Please copy the records below word for word, leaving out the pictures.

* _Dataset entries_
□ □ □ □ □

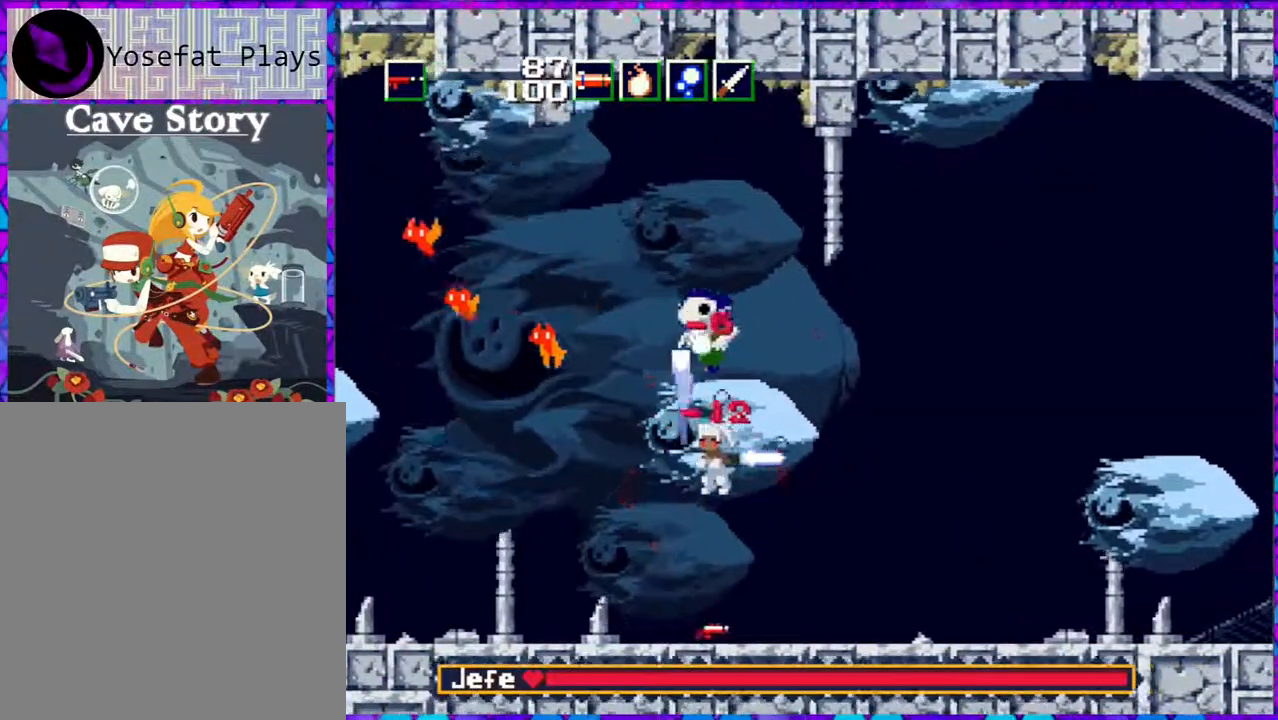
{"buttons": ["DPAD_RIGHT"], "right_stick": "center", "events": []}
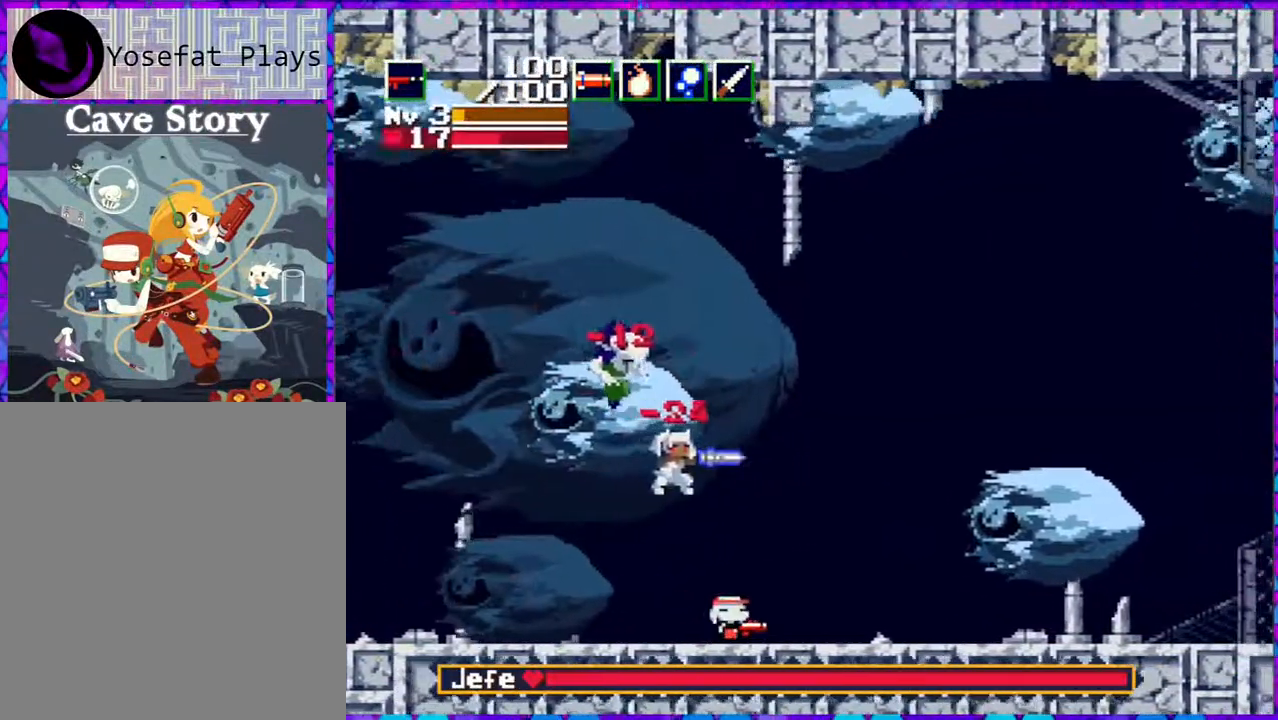
{"buttons": ["DPAD_RIGHT"], "right_stick": "center", "events": [[300, "R1", "down"], [417, "R1", "up"]]}
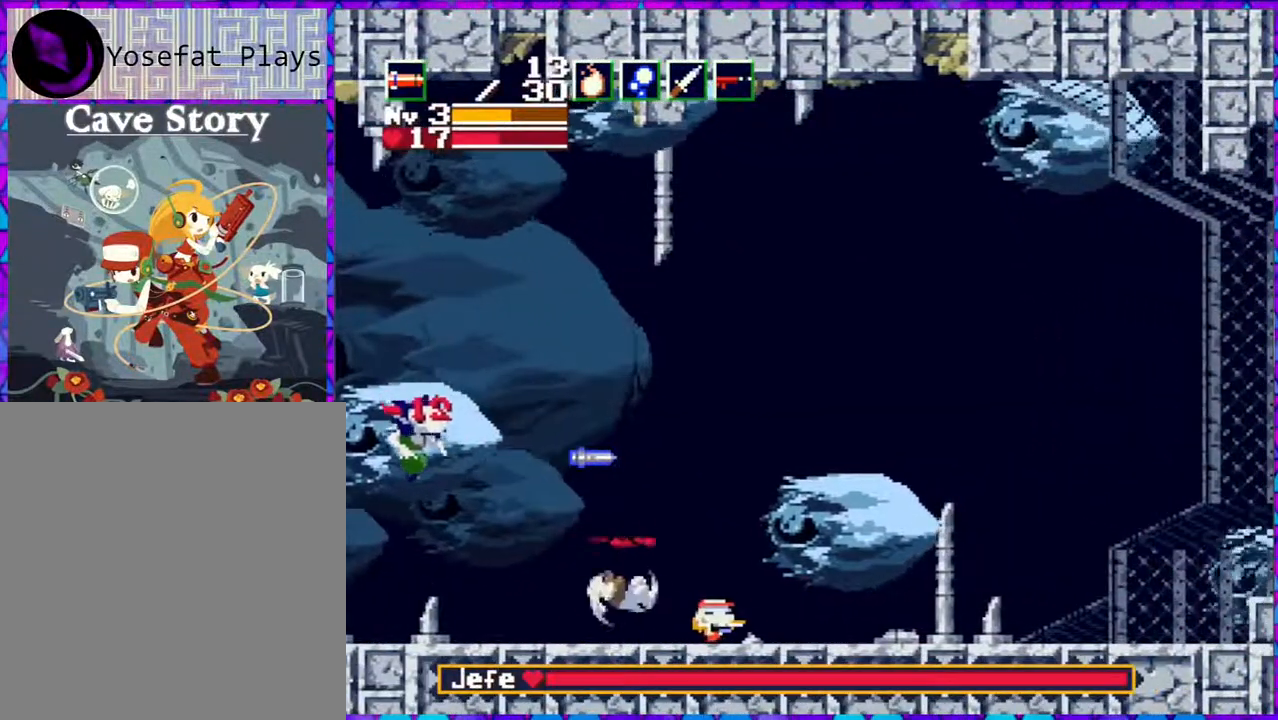
{"buttons": ["DPAD_RIGHT"], "right_stick": "center", "events": []}
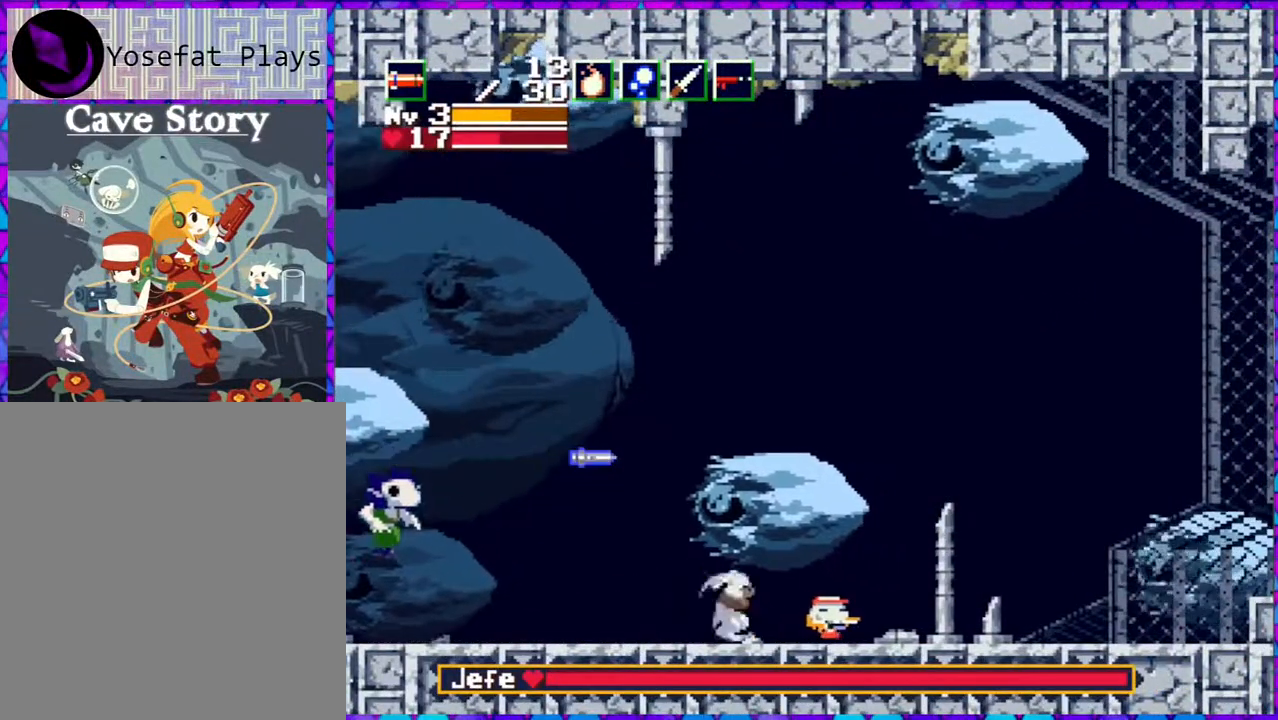
{"buttons": ["DPAD_RIGHT"], "right_stick": "center", "events": [[200, "R1", "down"], [333, "R1", "up"]]}
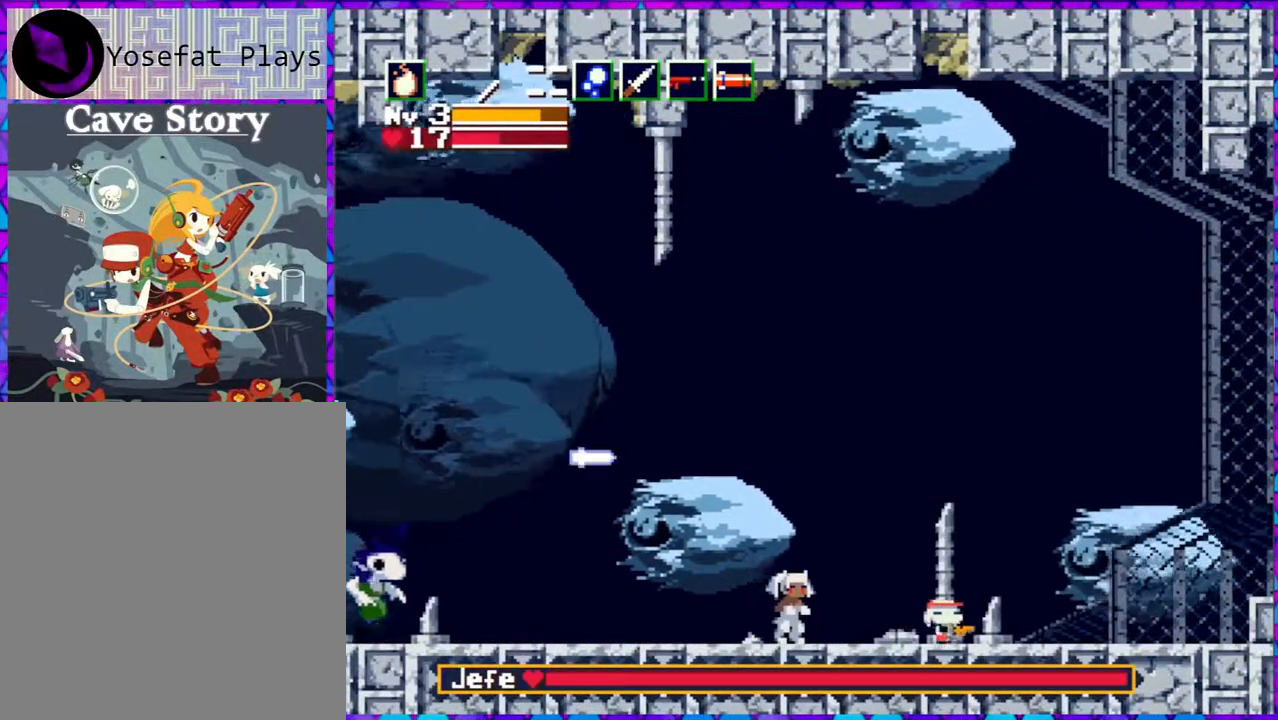
{"buttons": ["DPAD_LEFT"], "right_stick": "center", "events": [[17, "B", "down"], [350, "DPAD_RIGHT", "up"], [417, "B", "up"], [500, "DPAD_LEFT", "down"]]}
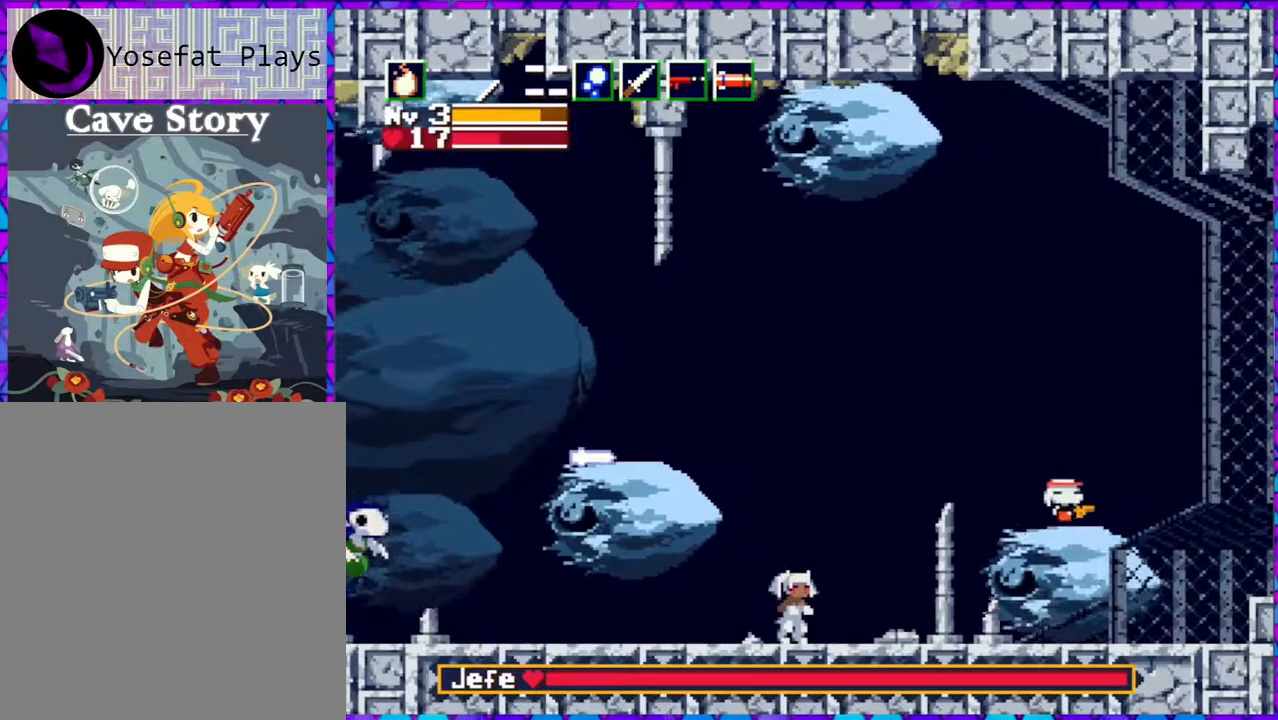
{"buttons": [], "right_stick": "center", "events": [[100, "Y", "down"], [150, "Y", "up"], [183, "DPAD_LEFT", "up"]]}
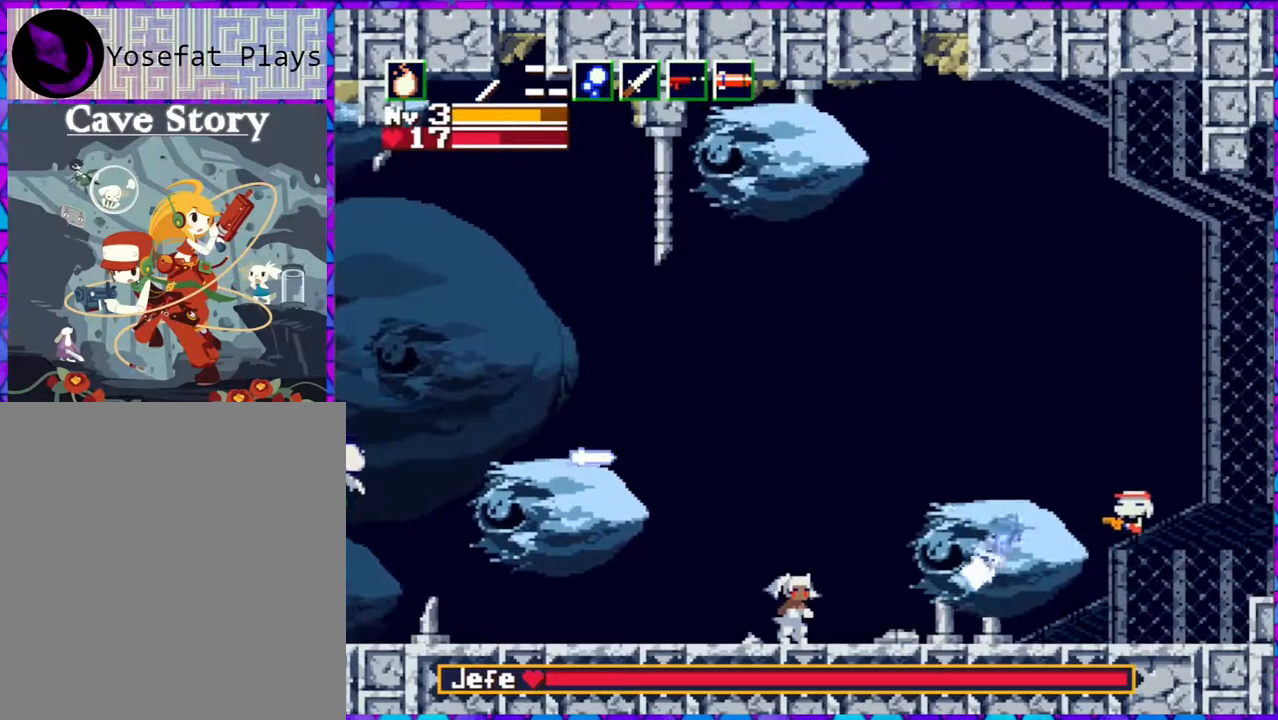
{"buttons": [], "right_stick": "center", "events": []}
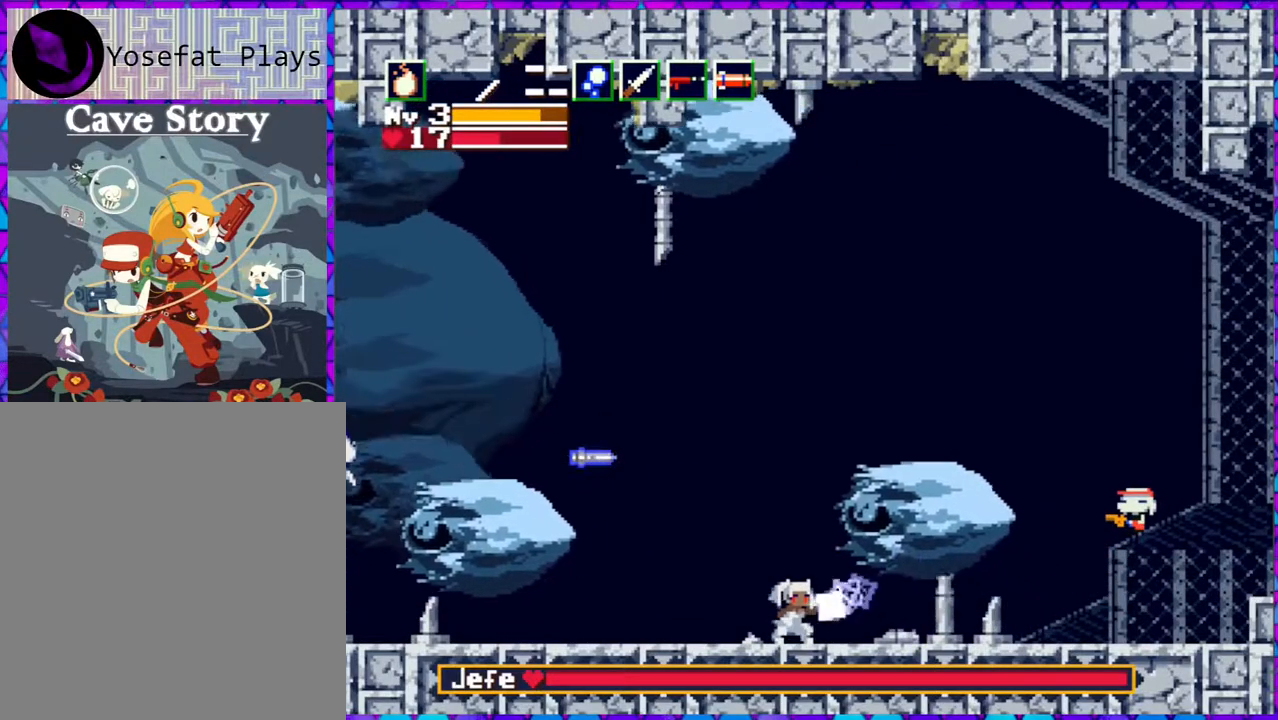
{"buttons": ["DPAD_RIGHT"], "right_stick": "center", "events": [[100, "R1", "down"], [267, "R1", "up"], [367, "DPAD_RIGHT", "down"]]}
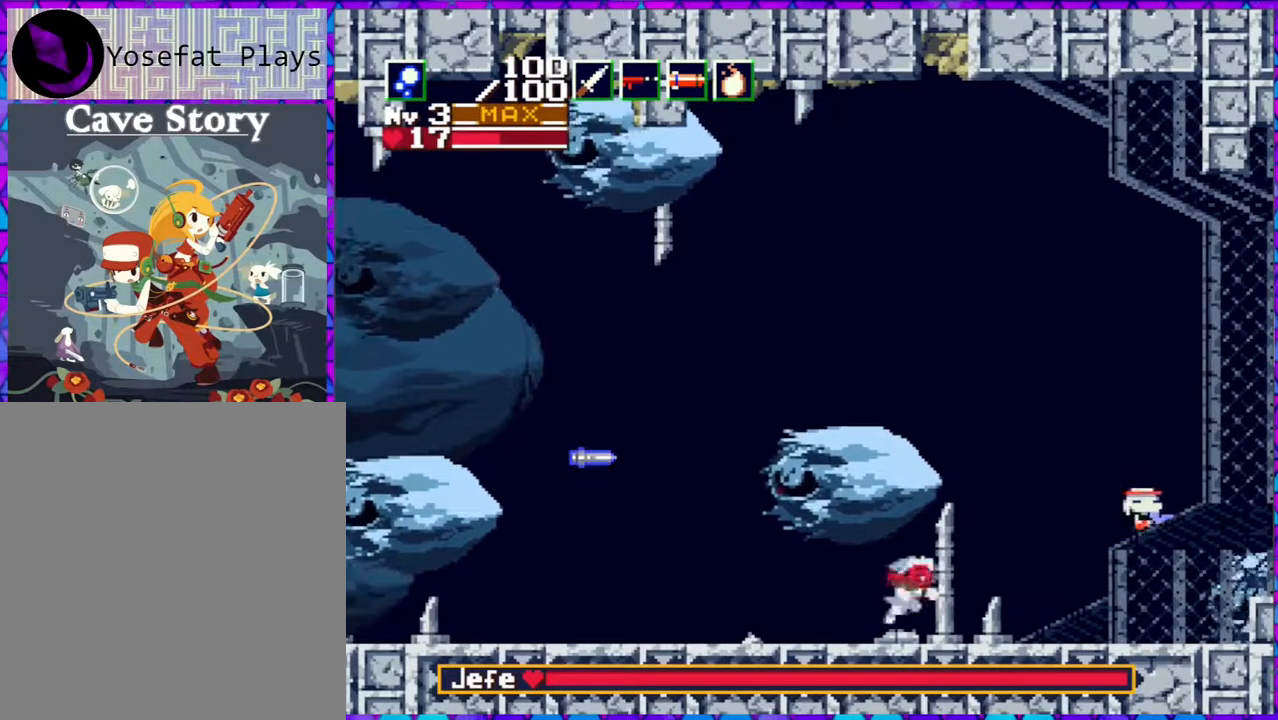
{"buttons": ["B", "DPAD_LEFT"], "right_stick": "center", "events": [[200, "B", "down"], [200, "DPAD_RIGHT", "up"], [283, "DPAD_LEFT", "down"]]}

□ □ □ □ □

* _Task response_
{"buttons": ["DPAD_RIGHT"], "right_stick": "center", "events": []}
{"buttons": ["DPAD_RIGHT"], "right_stick": "center", "events": [[300, "R1", "down"], [417, "R1", "up"]]}
{"buttons": ["DPAD_RIGHT"], "right_stick": "center", "events": []}
{"buttons": ["DPAD_RIGHT"], "right_stick": "center", "events": [[200, "R1", "down"], [333, "R1", "up"]]}
{"buttons": ["DPAD_LEFT"], "right_stick": "center", "events": [[17, "B", "down"], [350, "DPAD_RIGHT", "up"], [417, "B", "up"], [500, "DPAD_LEFT", "down"]]}
{"buttons": [], "right_stick": "center", "events": [[100, "Y", "down"], [150, "Y", "up"], [183, "DPAD_LEFT", "up"]]}
{"buttons": [], "right_stick": "center", "events": []}
{"buttons": ["DPAD_RIGHT"], "right_stick": "center", "events": [[100, "R1", "down"], [267, "R1", "up"], [367, "DPAD_RIGHT", "down"]]}
{"buttons": ["B", "DPAD_LEFT"], "right_stick": "center", "events": [[200, "B", "down"], [200, "DPAD_RIGHT", "up"], [283, "DPAD_LEFT", "down"]]}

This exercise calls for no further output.